Source records
__________

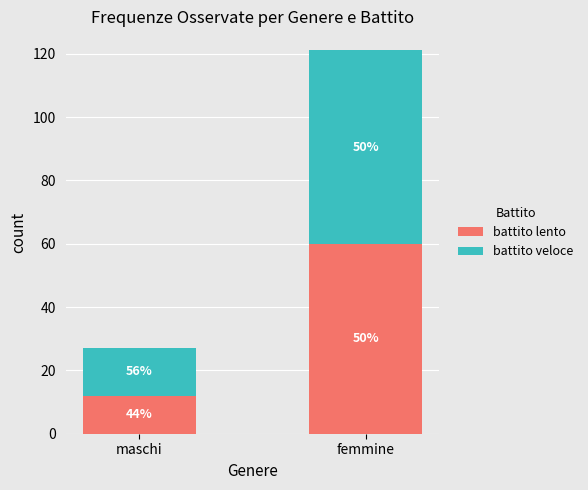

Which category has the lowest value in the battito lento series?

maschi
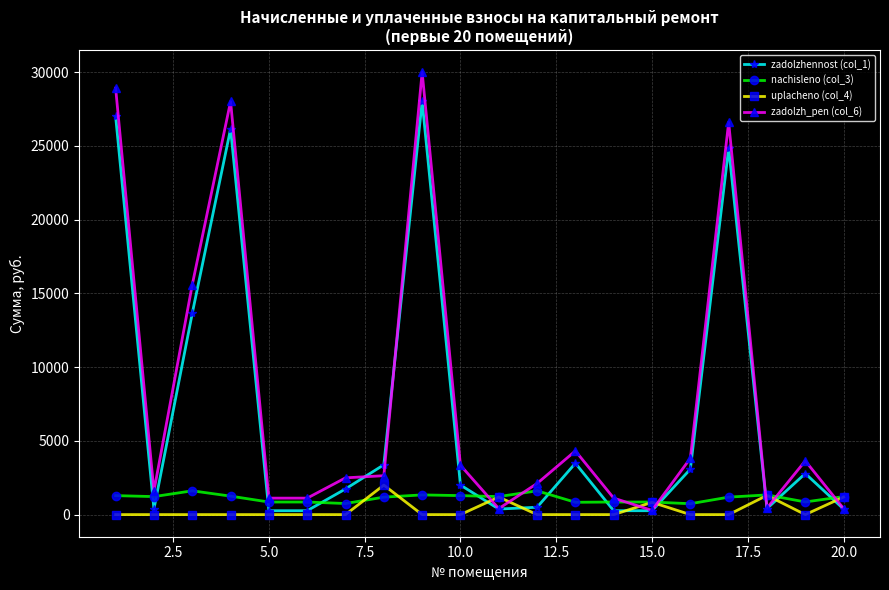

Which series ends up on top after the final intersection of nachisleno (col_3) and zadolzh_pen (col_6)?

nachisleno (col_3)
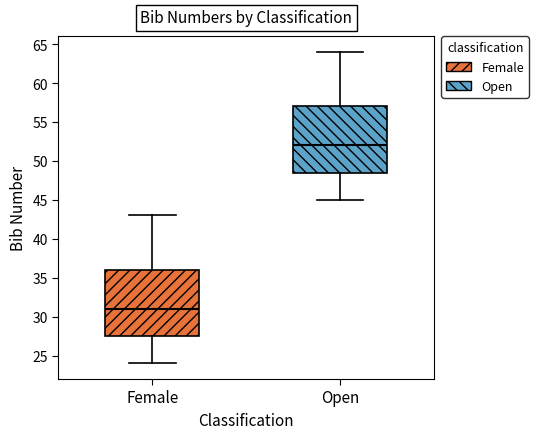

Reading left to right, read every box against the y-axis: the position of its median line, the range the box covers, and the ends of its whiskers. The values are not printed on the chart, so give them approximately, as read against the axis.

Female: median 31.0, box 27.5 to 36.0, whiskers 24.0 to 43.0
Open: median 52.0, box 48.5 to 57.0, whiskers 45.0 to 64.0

__________

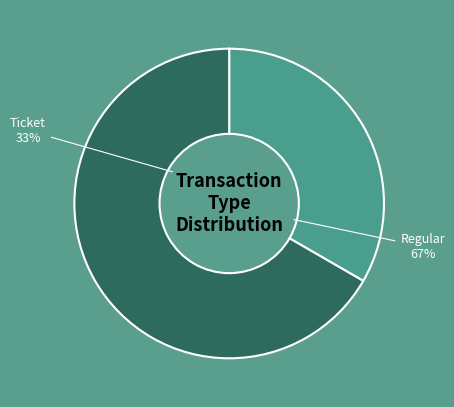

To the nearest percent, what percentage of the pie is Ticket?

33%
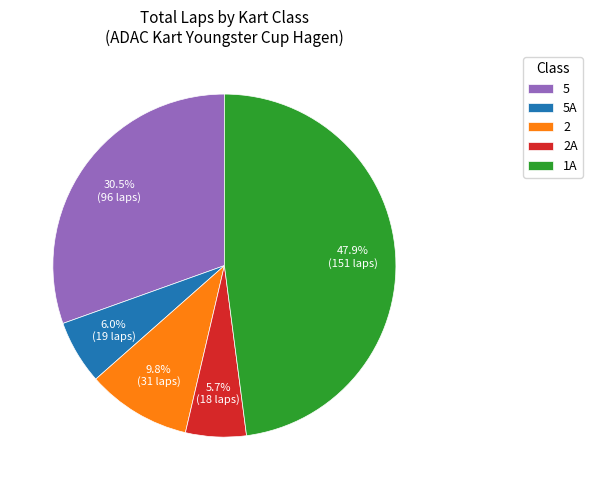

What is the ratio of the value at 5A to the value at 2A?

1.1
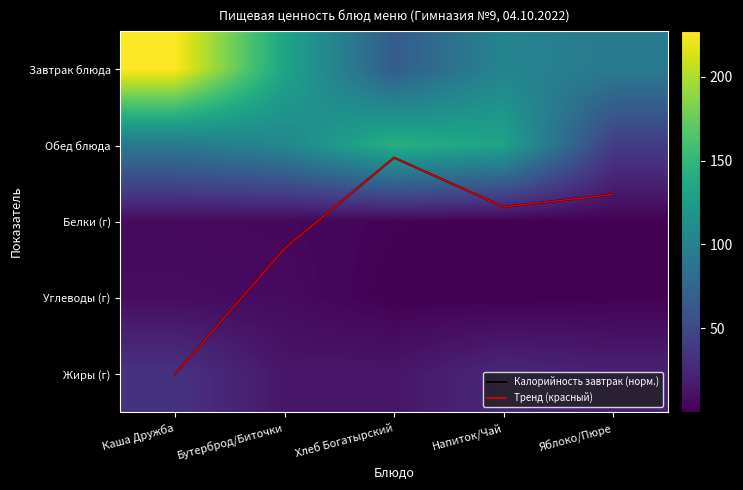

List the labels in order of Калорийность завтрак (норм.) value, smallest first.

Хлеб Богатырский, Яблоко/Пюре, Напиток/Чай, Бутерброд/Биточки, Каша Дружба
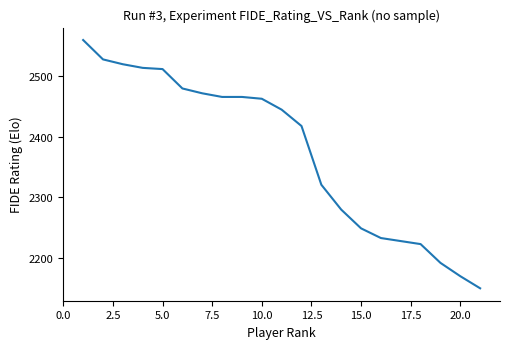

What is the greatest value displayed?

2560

__________

[Job] Retype the lines of the listing, starting with the line that contains "Which series ends" and going on through the line that contains "Reading left to", both included. Leave the pictures out of your answer.

[Answer section]
Which series ends up on top after the final intersection of nachisleno (col_3) and zadolzh_pen (col_6)?

nachisleno (col_3)

Reading left to right, read every box against the y-axis: the position of its median line, the range the box covers, and the ends of its whiskers. The values are not printed on the chart, so give them approximately, as read against the axis.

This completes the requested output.